**** Исходный текст ****

В полдень, 21-го июня, мы пустились по известной дороге из Выборгской заставы. Не роскошные окрестности! Природа с великим усилием в болоте насадила печальные ели; жители их выжигают. Дымный запах, бледное небо, скрипучий песок – всё это не располагает странников к приятным впечатлениям. Подымаемся на пригорок и на другой (кажется, на шестой версте); лошадям тяжело, но душе легче, просторнее. Отсюда взор блуждает по бесконечной поверхности лесной чащи. Те же ели, но под скудною тенью их редких ветвей, в их тощей зелени, в бездушных иглах нет отрады, теперь же, с крутизны холма, пирамидальные верхи их сглажены, особенности исчезли; под нашими ногами засинелся лес одной полосой, далеко протяженною, и вид неизмеримости сообщает душе гордые помышления. – В сообществе равных нам, высших нас, так точно мы, ни ими, ни собою не довольные, возносимся иногда парением ума над целым человечеством, и как величественна эта зыбь вековых истин и заблуждений, которая отовсюду простирается далеко за горизонт нашего зрения!
Другого рода мысли и чувства возбуждает, несколько верст далее, влево от большой дороги, простота деревенского храма. Одинок, и построен на разложистом мысе, которого подножие омывает тихое озеро; справа ряд хижин, но в них не поселяне. Нежная белизна красавиц и торопливость их услужников напоминают… не знаю именно, о чем; но здесь они менее озабочены чинами всякого рода.

**** Предоставленные данные ****

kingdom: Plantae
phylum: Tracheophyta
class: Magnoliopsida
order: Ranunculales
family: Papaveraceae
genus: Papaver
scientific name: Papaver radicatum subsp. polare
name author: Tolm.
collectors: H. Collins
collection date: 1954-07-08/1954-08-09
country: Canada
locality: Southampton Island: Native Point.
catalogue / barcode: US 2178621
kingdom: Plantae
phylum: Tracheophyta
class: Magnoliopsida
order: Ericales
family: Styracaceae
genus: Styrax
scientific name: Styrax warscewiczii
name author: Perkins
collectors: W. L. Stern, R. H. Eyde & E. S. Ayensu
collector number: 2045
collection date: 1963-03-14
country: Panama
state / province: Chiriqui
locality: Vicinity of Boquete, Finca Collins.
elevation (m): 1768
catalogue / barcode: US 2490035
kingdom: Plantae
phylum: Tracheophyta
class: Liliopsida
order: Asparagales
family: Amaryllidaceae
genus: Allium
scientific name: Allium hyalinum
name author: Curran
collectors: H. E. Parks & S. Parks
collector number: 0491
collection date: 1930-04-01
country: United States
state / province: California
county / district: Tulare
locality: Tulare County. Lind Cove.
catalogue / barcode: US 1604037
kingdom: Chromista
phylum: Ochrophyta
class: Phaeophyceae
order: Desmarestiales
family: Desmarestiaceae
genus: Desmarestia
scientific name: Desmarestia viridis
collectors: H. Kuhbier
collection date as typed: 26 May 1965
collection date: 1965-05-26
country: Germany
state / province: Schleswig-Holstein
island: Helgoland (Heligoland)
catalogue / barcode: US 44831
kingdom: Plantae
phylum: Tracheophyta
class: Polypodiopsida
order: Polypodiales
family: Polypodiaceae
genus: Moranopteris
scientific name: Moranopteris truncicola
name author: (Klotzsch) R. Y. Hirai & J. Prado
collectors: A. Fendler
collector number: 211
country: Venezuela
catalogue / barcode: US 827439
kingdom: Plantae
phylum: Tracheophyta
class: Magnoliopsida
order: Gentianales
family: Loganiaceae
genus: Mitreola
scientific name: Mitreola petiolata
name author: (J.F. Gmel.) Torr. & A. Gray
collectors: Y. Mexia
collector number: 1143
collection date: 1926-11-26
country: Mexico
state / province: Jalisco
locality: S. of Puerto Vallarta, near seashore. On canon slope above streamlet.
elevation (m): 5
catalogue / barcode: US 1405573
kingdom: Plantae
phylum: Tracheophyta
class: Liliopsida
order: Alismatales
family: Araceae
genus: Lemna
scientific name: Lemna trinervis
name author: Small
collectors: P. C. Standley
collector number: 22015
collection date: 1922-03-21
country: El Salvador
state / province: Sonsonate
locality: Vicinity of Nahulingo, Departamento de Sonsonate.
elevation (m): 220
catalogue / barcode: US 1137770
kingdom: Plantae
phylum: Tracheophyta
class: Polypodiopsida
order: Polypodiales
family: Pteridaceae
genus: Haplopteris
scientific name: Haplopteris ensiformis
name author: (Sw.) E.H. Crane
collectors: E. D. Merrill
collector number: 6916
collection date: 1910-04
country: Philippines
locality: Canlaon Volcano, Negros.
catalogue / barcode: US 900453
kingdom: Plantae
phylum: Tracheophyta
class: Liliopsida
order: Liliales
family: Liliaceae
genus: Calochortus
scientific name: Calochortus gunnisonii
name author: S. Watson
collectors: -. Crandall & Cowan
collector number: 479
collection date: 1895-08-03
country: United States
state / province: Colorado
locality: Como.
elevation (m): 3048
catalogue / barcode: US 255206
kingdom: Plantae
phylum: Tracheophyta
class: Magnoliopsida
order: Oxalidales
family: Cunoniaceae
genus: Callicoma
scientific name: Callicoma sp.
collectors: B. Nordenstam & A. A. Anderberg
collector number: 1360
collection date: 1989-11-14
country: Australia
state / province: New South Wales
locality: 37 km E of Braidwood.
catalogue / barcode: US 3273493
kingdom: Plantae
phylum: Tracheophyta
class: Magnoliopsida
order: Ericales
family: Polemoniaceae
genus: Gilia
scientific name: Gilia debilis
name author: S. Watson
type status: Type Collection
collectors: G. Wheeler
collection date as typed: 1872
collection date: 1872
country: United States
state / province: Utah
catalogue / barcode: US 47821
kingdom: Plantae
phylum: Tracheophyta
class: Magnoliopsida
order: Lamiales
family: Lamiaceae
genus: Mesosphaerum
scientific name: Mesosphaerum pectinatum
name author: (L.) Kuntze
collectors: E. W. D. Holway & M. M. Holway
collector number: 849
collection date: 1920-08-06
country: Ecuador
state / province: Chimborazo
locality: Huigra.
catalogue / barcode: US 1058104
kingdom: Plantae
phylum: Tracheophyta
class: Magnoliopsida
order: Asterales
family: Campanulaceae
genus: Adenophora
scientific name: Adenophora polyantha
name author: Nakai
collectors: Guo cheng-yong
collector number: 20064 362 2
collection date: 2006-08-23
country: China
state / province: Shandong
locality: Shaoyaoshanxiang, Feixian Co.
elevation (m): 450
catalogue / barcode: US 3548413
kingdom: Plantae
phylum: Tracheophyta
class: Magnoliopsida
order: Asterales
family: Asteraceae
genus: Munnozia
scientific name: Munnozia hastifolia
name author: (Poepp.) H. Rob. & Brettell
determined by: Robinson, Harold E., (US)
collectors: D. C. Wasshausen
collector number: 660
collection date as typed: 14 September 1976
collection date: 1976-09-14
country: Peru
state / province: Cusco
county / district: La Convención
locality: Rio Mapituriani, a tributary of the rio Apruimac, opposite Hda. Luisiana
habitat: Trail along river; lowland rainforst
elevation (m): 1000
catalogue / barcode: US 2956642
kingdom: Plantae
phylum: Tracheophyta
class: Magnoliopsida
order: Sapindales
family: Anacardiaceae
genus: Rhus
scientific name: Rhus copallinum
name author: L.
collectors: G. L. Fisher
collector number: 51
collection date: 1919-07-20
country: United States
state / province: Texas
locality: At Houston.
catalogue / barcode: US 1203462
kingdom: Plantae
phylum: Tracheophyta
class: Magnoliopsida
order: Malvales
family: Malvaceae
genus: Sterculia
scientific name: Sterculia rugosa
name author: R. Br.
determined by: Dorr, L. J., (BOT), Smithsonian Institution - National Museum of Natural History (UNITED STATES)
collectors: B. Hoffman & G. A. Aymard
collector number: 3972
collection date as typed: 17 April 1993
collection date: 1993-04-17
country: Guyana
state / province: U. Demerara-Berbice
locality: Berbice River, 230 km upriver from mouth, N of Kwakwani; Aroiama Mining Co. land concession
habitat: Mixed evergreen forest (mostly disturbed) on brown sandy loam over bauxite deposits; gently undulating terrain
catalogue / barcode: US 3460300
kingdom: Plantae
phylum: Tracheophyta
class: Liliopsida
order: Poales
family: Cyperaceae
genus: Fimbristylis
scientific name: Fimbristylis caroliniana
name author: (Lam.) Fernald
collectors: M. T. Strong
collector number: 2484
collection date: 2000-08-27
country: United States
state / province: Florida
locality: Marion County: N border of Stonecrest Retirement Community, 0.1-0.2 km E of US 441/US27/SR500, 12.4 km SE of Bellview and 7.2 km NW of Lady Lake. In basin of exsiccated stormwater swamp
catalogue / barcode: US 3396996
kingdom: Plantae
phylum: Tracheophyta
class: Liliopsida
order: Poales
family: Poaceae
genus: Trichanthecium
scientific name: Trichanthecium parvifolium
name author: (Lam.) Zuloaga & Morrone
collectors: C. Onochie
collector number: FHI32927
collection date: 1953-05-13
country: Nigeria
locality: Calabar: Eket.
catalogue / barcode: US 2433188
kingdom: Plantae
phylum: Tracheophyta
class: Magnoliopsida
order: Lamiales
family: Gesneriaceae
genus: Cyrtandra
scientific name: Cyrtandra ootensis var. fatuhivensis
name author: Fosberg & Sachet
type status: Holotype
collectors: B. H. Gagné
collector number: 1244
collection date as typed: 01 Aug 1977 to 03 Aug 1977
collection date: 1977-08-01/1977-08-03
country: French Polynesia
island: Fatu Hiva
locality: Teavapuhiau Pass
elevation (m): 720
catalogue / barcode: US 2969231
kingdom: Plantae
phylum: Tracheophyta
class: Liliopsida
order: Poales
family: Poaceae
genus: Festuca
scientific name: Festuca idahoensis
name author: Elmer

****

**Задание:** Напечатайте дословно отрывок исходного текста между словами «Другого рода мысли» и «чинами всякого рода.», включая их.

**Ответ ниже:**
Другого рода мысли и чувства возбуждает, несколько верст далее, влево от большой дороги, простота деревенского храма. Одинок, и построен на разложистом мысе, которого подножие омывает тихое озеро; справа ряд хижин, но в них не поселяне. Нежная белизна красавиц и торопливость их услужников напоминают… не знаю именно, о чем; но здесь они менее озабочены чинами всякого рода.